- **Exercise requirements**:
Rewrite all of the items below as a JSON list of strings, with one string for each line and every blank line omitted.

- **Supplied information**:
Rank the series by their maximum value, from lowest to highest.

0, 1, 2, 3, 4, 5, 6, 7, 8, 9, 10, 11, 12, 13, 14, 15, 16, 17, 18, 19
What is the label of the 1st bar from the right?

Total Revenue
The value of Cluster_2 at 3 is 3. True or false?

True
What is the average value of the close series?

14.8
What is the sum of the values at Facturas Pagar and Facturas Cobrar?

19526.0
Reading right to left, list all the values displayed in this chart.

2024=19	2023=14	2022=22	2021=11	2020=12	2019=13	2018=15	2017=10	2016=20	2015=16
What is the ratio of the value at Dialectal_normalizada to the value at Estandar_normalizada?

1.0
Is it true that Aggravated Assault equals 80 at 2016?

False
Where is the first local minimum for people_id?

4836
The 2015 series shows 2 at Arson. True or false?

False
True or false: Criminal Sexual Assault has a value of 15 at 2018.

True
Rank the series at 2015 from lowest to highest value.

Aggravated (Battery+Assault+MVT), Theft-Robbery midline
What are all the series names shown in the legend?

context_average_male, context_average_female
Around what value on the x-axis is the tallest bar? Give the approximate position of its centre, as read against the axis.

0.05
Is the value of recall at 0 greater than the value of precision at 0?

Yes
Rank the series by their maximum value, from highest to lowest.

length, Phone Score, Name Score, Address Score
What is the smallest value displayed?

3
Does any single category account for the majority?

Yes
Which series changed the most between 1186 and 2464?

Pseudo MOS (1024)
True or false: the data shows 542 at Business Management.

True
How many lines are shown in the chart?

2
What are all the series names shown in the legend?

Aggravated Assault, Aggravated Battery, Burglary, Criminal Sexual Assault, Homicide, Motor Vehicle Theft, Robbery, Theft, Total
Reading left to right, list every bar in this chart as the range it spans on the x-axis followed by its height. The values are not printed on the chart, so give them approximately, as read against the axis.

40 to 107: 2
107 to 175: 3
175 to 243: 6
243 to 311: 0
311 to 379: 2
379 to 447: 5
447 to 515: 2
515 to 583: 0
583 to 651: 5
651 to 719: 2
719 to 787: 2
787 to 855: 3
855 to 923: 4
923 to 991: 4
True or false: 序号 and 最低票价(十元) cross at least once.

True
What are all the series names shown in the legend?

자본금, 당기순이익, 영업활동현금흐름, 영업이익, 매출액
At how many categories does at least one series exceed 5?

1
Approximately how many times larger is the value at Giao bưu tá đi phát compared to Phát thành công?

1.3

- **Written response**:
[
  "Rank the series by their maximum value, from lowest to highest.",
  "0, 1, 2, 3, 4, 5, 6, 7, 8, 9, 10, 11, 12, 13, 14, 15, 16, 17, 18, 19",
  "What is the label of the 1st bar from the right?",
  "Total Revenue",
  "The value of Cluster_2 at 3 is 3. True or false?",
  "True",
  "What is the average value of the close series?",
  "14.8",
  "What is the sum of the values at Facturas Pagar and Facturas Cobrar?",
  "19526.0",
  "Reading right to left, list all the values displayed in this chart.",
  "2024=19\t2023=14\t2022=22\t2021=11\t2020=12\t2019=13\t2018=15\t2017=10\t2016=20\t2015=16",
  "What is the ratio of the value at Dialectal_normalizada to the value at Estandar_normalizada?",
  "1.0",
  "Is it true that Aggravated Assault equals 80 at 2016?",
  "False",
  "Where is the first local minimum for people_id?",
  "4836",
  "The 2015 series shows 2 at Arson. True or false?",
  "False",
  "True or false: Criminal Sexual Assault has a value of 15 at 2018.",
  "True",
  "Rank the series at 2015 from lowest to highest value.",
  "Aggravated (Battery+Assault+MVT), Theft-Robbery midline",
  "What are all the series names shown in the legend?",
  "context_average_male, context_average_female",
  "Around what value on the x-axis is the tallest bar? Give the approximate position of its centre, as read against the axis.",
  "0.05",
  "Is the value of recall at 0 greater than the value of precision at 0?",
  "Yes",
  "Rank the series by their maximum value, from highest to lowest.",
  "length, Phone Score, Name Score, Address Score",
  "What is the smallest value displayed?",
  "3",
  "Does any single category account for the majority?",
  "Yes",
  "Which series changed the most between 1186 and 2464?",
  "Pseudo MOS (1024)",
  "True or false: the data shows 542 at Business Management.",
  "True",
  "How many lines are shown in the chart?",
  "2",
  "What are all the series names shown in the legend?",
  "Aggravated Assault, Aggravated Battery, Burglary, Criminal Sexual Assault, Homicide, Motor Vehicle Theft, Robbery, Theft, Total",
  "Reading left to right, list every bar in this chart as the range it spans on the x-axis followed by its height. The values are not printed on the chart, so give them approximately, as read against the axis.",
  "40 to 107: 2",
  "107 to 175: 3",
  "175 to 243: 6",
  "243 to 311: 0",
  "311 to 379: 2",
  "379 to 447: 5",
  "447 to 515: 2",
  "515 to 583: 0",
  "583 to 651: 5",
  "651 to 719: 2",
  "719 to 787: 2",
  "787 to 855: 3",
  "855 to 923: 4",
  "923 to 991: 4",
  "True or false: 序号 and 最低票价(十元) cross at least once.",
  "True",
  "What are all the series names shown in the legend?",
  "자본금, 당기순이익, 영업활동현금흐름, 영업이익, 매출액",
  "At how many categories does at least one series exceed 5?",
  "1",
  "Approximately how many times larger is the value at Giao bưu tá đi phát compared to Phát thành công?",
  "1.3"
]